Skeletal landmark data
-- Opening Marker --

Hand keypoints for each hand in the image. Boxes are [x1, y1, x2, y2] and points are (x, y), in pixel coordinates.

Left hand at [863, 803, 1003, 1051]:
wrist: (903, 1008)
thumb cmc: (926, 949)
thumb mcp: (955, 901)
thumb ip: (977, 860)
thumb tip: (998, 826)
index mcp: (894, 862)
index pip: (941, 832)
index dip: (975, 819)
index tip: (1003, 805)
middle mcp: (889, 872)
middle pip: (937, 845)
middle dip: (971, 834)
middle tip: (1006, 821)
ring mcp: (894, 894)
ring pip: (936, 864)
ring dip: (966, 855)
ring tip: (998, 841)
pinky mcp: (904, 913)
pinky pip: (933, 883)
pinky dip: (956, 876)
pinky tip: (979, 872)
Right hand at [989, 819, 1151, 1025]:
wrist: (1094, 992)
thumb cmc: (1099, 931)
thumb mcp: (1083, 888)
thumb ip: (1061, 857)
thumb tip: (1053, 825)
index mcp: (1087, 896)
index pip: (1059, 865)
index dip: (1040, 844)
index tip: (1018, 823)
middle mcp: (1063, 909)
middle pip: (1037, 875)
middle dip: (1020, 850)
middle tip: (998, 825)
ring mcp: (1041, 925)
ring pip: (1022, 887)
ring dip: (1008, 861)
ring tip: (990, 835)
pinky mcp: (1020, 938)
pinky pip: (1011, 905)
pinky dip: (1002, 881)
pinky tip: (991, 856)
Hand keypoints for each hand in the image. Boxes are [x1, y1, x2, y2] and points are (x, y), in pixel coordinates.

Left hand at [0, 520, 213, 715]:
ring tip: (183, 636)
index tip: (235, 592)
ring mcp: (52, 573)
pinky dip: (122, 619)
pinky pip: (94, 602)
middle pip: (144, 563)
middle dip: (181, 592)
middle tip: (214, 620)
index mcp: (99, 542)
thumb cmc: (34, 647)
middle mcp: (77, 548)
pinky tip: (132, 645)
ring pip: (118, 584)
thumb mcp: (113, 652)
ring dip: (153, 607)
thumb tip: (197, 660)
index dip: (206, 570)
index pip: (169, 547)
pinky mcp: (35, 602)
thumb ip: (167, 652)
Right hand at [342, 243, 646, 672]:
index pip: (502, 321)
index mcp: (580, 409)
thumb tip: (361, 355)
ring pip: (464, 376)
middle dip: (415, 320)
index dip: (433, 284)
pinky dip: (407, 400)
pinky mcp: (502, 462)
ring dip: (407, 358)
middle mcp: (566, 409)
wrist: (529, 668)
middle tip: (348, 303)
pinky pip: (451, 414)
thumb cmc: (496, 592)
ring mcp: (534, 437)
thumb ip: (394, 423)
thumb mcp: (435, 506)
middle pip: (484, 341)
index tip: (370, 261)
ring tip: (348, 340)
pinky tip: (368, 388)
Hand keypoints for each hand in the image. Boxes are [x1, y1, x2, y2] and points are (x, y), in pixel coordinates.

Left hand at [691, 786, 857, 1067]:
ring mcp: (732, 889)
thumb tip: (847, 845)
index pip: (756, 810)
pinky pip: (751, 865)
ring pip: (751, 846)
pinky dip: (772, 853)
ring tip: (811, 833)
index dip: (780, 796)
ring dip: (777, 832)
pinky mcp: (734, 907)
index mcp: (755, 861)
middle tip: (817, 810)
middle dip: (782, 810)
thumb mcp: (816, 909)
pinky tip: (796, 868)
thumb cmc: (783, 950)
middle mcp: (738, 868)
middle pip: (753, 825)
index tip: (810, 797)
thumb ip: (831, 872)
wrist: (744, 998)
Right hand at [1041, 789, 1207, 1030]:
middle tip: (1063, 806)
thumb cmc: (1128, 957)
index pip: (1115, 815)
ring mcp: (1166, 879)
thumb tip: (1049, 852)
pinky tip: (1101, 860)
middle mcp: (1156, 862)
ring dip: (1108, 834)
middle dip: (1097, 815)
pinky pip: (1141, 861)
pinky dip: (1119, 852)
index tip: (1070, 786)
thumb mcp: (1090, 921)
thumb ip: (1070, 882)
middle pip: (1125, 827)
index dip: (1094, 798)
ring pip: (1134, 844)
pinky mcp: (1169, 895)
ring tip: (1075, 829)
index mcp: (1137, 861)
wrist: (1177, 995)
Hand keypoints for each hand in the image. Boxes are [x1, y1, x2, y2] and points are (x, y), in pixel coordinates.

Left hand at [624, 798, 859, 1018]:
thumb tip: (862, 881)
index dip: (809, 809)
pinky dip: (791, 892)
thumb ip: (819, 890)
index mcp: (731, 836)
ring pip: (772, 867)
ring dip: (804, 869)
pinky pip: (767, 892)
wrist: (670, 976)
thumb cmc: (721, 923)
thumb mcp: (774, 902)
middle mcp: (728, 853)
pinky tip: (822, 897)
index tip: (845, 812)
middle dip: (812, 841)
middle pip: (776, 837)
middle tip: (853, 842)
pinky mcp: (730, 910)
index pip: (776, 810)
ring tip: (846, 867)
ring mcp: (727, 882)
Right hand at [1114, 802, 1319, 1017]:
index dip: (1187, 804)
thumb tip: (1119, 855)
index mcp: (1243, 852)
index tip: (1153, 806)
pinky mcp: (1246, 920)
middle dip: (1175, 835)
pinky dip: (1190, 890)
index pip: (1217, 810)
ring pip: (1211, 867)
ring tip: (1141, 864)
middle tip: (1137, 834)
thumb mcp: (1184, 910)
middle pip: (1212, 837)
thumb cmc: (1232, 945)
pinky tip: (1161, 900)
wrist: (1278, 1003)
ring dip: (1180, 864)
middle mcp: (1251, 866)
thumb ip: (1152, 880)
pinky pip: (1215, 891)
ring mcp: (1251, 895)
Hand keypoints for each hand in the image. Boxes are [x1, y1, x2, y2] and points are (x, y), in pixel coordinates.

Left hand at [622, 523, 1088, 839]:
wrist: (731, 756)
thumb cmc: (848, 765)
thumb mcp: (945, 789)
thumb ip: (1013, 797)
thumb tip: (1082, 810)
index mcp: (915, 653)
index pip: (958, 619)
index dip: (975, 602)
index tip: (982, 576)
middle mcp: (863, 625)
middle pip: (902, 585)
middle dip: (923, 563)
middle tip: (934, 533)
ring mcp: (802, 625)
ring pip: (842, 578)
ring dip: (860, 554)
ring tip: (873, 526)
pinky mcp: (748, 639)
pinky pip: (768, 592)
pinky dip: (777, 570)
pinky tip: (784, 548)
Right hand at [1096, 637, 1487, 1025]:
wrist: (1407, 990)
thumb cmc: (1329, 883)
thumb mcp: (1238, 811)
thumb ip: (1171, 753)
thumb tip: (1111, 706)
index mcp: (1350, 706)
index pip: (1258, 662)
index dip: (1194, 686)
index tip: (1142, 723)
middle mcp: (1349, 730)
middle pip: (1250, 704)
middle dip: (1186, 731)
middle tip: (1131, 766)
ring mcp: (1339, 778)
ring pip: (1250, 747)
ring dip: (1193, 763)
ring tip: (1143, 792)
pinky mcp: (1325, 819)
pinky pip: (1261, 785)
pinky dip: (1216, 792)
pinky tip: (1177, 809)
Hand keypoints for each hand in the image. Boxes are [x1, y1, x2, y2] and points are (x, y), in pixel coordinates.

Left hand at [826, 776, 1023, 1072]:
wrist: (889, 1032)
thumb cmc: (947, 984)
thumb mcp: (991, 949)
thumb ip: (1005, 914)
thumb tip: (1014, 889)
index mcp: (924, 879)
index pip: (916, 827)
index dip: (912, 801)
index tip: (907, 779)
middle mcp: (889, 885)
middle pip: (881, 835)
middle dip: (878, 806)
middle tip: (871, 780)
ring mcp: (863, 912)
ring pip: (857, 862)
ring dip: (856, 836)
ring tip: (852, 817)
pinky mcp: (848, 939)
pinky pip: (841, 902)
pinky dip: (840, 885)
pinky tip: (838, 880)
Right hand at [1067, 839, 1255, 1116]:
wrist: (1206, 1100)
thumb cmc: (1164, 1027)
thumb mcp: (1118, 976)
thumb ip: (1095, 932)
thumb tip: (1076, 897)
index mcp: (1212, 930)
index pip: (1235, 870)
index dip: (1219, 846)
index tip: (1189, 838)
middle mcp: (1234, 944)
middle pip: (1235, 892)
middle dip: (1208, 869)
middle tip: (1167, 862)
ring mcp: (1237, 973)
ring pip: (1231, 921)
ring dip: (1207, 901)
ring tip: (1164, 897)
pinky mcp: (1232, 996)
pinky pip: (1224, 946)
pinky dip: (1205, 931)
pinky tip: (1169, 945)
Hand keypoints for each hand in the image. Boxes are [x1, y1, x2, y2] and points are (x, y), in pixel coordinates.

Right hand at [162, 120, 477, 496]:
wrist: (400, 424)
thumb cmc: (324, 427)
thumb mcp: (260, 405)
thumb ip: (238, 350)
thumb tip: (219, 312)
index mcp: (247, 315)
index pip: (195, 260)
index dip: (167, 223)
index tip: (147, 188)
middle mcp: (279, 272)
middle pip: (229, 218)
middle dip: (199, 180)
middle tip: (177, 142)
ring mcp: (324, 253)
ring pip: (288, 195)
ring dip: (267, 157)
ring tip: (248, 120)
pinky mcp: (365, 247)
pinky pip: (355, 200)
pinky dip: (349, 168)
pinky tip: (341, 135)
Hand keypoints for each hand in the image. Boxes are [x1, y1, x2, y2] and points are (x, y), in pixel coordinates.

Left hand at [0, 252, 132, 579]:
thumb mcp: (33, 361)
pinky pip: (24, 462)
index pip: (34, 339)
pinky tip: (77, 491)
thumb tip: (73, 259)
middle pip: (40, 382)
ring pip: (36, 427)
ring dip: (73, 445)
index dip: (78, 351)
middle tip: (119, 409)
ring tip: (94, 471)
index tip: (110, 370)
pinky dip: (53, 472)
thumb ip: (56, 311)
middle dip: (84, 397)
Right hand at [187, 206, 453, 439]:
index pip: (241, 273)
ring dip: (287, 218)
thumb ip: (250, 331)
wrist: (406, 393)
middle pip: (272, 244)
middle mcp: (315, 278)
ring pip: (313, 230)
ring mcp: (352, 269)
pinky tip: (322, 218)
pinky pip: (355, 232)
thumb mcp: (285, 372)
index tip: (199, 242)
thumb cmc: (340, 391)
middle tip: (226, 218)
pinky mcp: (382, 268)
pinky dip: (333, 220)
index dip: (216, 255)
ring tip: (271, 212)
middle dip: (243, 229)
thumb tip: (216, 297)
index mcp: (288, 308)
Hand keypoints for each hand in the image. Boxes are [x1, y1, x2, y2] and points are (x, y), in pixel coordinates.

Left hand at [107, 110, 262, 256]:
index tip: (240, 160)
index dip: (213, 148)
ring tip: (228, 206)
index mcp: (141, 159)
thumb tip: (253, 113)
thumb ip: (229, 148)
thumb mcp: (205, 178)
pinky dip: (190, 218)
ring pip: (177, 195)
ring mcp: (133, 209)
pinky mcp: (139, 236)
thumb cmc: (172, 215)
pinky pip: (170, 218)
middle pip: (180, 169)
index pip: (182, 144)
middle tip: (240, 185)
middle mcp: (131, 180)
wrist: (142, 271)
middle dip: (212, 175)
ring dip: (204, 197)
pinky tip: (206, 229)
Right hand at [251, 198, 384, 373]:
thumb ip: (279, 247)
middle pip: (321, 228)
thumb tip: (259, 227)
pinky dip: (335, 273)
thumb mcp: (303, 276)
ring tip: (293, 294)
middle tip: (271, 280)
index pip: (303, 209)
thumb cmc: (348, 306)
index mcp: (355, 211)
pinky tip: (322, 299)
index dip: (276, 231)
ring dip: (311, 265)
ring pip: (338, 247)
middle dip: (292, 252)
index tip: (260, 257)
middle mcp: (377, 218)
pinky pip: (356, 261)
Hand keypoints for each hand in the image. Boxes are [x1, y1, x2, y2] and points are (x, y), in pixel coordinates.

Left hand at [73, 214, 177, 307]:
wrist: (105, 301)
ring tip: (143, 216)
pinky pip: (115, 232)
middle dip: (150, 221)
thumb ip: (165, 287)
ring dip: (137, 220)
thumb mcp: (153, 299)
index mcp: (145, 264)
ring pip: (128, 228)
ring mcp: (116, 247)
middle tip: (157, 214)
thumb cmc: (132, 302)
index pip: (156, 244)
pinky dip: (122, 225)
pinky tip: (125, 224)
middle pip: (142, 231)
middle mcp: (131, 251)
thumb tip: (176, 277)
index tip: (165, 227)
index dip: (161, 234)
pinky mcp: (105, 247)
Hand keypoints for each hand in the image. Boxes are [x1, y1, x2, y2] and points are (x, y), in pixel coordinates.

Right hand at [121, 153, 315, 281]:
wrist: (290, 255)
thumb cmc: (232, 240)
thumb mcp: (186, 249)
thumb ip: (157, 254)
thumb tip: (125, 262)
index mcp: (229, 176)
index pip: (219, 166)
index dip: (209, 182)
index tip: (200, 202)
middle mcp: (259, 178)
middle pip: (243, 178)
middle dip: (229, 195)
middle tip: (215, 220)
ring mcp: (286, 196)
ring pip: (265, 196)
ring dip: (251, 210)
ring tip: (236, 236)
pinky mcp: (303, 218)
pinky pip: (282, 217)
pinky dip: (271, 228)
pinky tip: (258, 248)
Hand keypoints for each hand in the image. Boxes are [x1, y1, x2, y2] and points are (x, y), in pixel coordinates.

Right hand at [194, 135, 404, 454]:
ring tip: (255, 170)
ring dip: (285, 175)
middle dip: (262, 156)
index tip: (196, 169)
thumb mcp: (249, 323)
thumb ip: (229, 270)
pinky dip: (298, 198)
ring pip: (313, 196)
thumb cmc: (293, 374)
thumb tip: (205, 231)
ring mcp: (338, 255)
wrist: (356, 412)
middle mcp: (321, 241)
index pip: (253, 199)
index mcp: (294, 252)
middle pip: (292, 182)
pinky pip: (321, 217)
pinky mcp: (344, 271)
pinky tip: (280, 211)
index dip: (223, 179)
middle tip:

-- Closing Marker --

### EXERCISE BRIEF:
Reproduce every line from the entries that holds the word "Left".

### SOLUTION TO THIS EXERCISE:
Left hand at [863, 803, 1003, 1051]:
Left hand at [0, 520, 213, 715]:
Left hand at [691, 786, 857, 1067]:
Left hand at [624, 798, 859, 1018]:
Left hand at [622, 523, 1088, 839]:
Left hand at [826, 776, 1023, 1072]:
Left hand at [0, 252, 132, 579]:
Left hand at [107, 110, 262, 256]:
Left hand at [73, 214, 177, 307]:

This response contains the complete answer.